### EXERCISE
Wherever "without" appears in the records below, copy the line that holds it.

### Stored data entries
··········
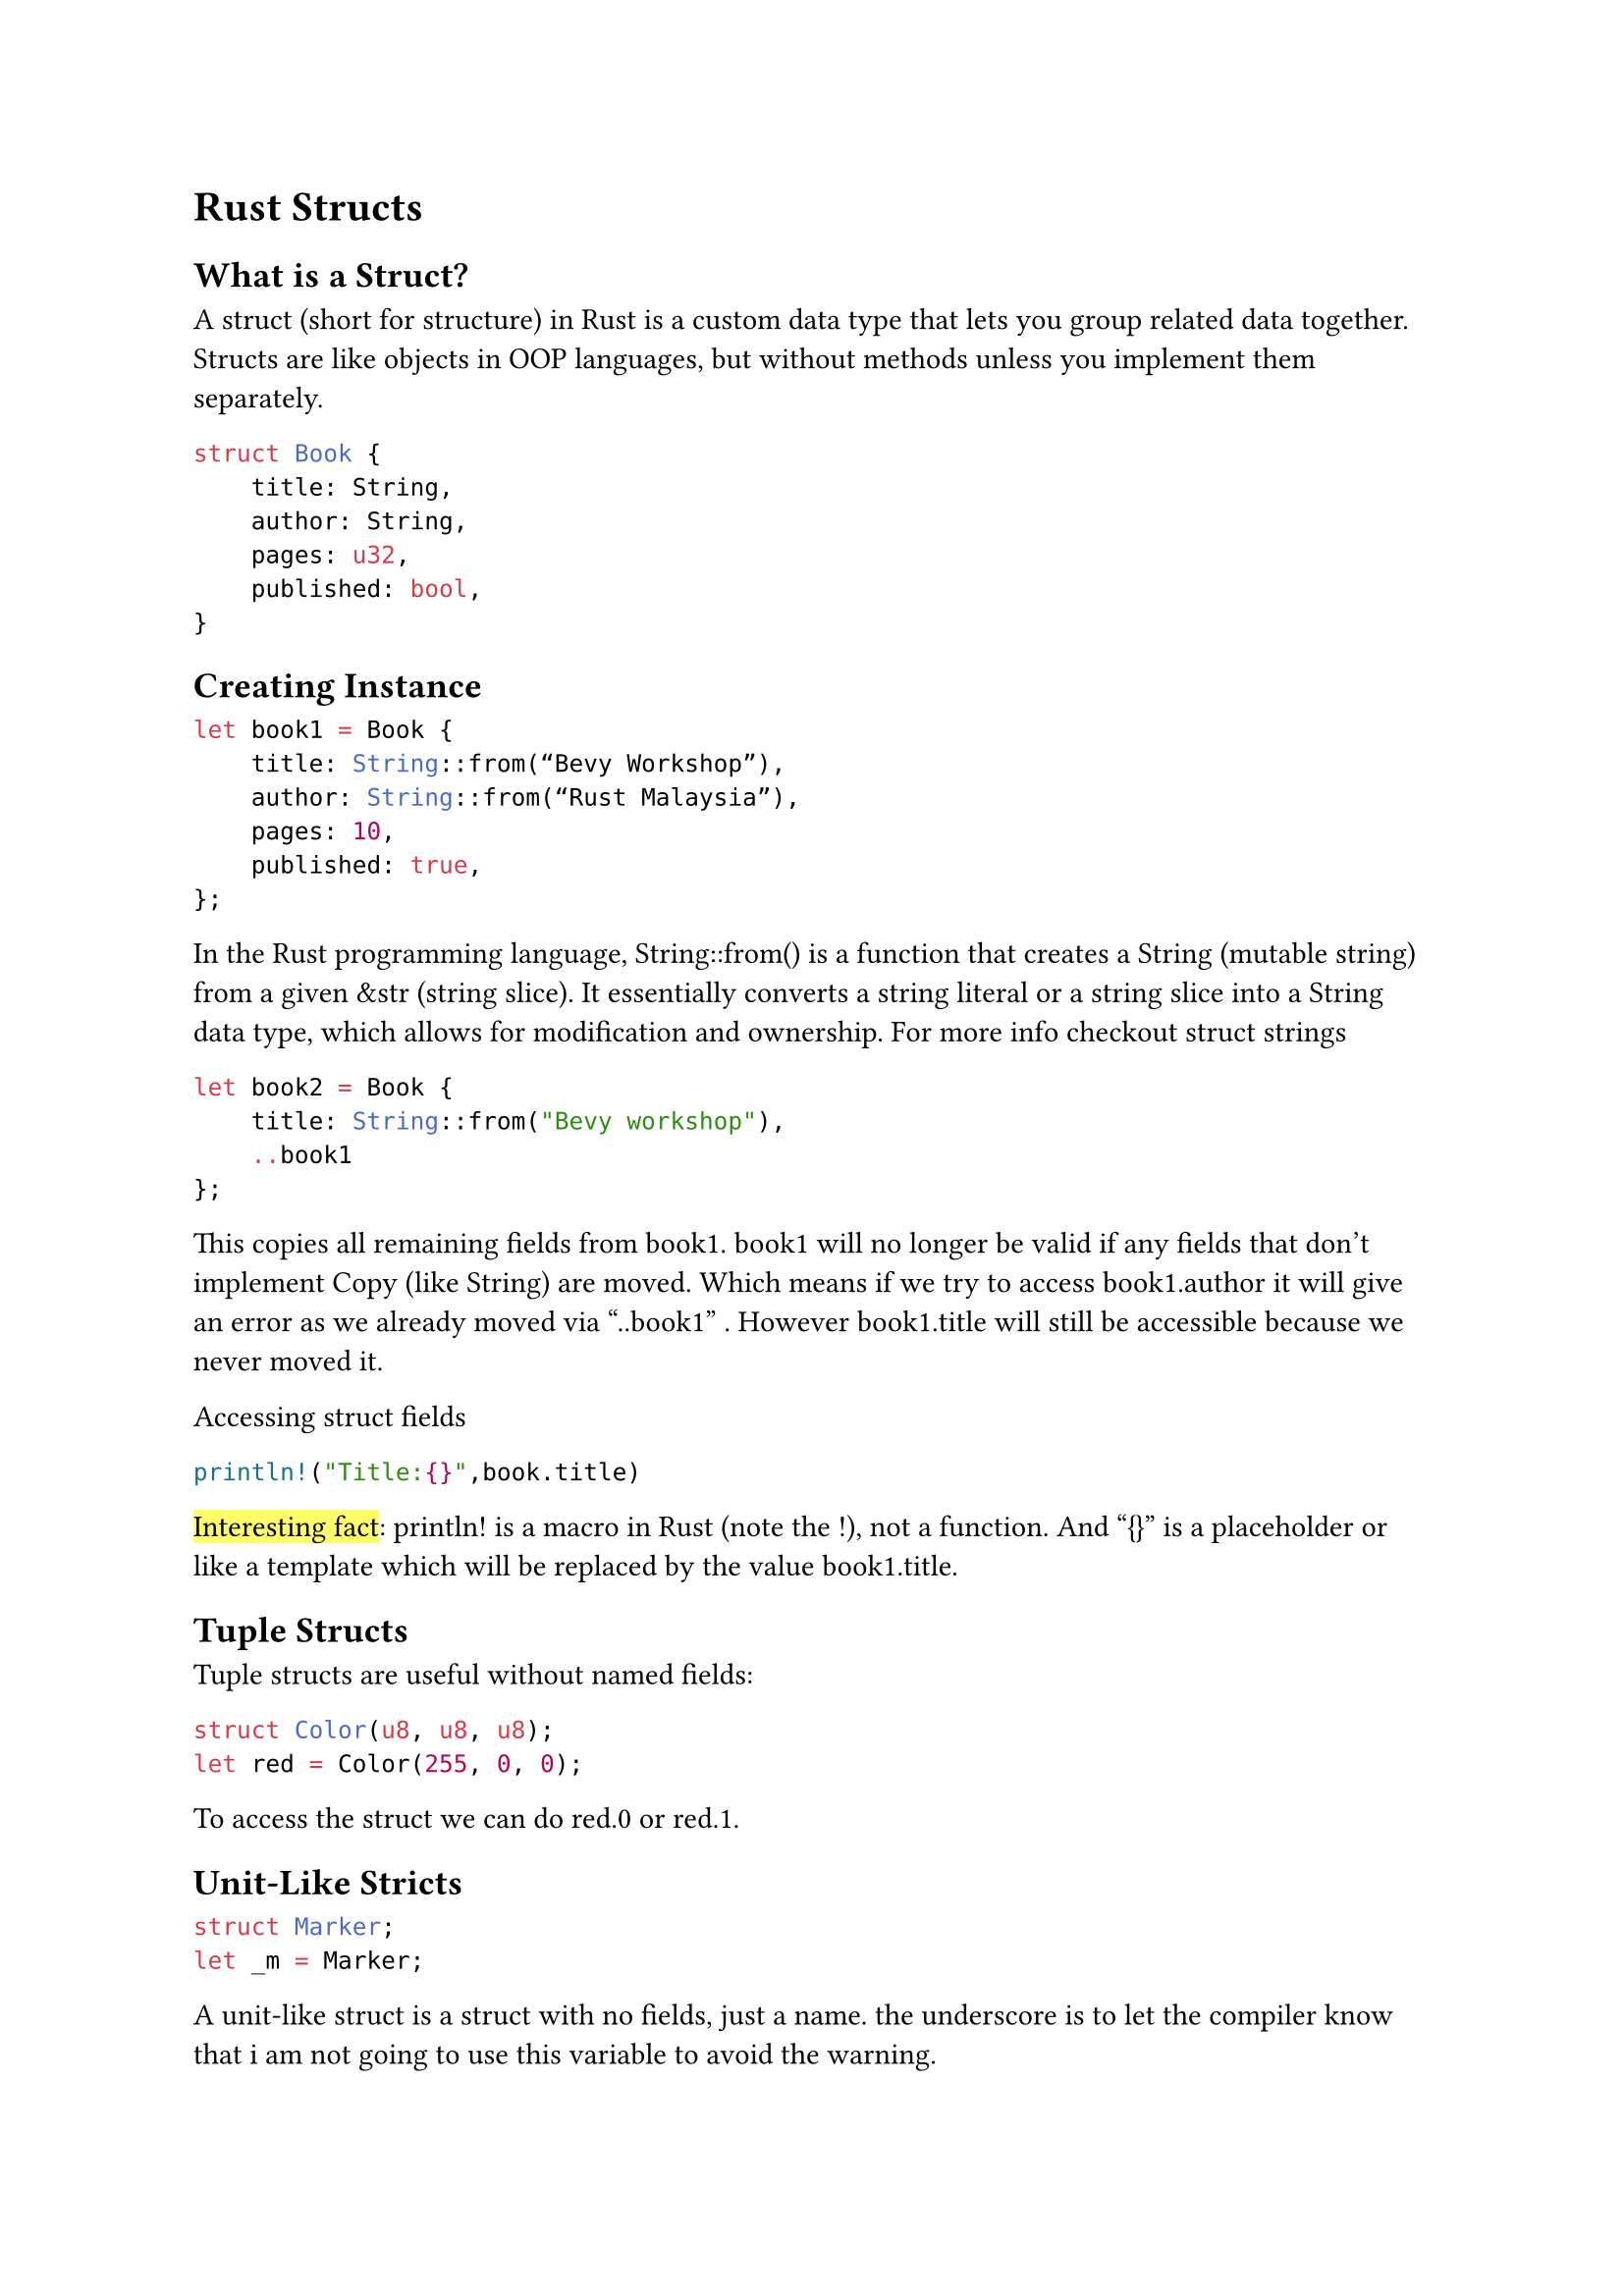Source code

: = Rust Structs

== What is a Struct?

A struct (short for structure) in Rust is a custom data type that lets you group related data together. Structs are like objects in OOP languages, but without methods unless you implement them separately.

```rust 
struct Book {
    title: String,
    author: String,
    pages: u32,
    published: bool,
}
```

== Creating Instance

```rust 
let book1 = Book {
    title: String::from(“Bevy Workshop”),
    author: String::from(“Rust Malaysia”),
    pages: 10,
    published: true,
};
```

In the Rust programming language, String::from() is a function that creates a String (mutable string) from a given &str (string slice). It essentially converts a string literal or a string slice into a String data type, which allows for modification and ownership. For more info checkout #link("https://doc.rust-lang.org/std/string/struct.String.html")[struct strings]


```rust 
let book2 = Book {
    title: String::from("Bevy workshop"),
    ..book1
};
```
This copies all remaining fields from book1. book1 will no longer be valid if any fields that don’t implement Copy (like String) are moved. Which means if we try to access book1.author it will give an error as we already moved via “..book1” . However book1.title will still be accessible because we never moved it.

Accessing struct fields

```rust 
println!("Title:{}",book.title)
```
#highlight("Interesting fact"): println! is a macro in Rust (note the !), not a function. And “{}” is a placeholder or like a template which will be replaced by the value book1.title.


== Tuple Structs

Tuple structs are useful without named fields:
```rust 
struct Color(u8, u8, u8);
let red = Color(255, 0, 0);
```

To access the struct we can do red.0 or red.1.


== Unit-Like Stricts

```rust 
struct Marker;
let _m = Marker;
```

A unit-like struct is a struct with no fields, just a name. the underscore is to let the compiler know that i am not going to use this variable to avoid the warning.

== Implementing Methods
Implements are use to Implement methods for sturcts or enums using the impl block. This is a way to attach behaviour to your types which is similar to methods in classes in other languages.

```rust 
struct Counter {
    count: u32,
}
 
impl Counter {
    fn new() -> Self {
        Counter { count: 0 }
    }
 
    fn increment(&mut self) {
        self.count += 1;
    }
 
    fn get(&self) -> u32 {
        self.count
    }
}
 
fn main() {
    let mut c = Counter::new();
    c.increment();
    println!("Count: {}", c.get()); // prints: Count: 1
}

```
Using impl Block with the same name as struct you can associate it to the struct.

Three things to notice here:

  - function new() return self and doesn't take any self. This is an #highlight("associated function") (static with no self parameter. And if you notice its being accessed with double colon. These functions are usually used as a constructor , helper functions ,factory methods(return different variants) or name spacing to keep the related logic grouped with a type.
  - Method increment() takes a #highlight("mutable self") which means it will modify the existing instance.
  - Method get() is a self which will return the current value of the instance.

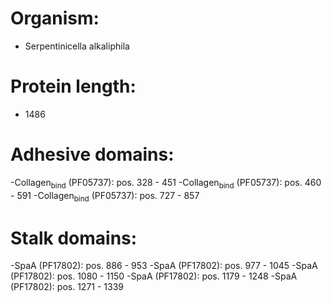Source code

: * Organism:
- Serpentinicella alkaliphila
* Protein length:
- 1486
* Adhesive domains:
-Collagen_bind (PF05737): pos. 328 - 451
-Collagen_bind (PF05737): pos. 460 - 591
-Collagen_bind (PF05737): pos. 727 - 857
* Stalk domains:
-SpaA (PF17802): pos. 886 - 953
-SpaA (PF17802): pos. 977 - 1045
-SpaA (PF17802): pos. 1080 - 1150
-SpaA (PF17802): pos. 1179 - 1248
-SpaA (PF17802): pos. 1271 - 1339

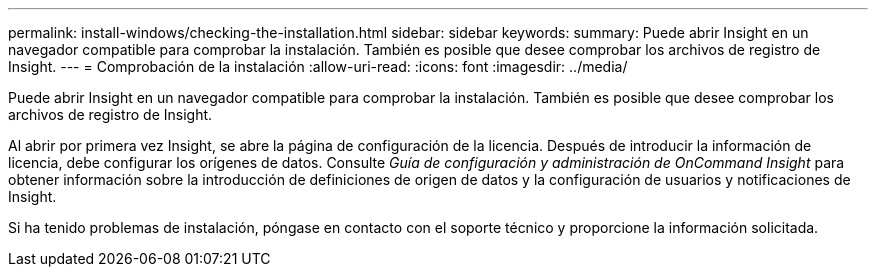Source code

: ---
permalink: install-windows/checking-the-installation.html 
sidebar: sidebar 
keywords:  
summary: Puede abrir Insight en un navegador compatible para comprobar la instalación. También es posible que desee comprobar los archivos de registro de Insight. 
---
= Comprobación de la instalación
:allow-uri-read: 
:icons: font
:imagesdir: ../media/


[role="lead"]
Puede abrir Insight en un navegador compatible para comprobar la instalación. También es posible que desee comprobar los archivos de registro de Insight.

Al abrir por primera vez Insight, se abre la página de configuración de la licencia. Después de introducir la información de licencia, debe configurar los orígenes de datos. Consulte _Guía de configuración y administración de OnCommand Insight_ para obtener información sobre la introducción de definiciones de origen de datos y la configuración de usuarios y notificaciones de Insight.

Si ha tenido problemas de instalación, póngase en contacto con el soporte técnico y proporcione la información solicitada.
··········
### EXERCISE OUTPUT
A struct (short for structure) in Rust is a custom data type that lets you group related data together. Structs are like objects in OOP languages, but without methods unless you implement them separately.
Tuple structs are useful without named fields:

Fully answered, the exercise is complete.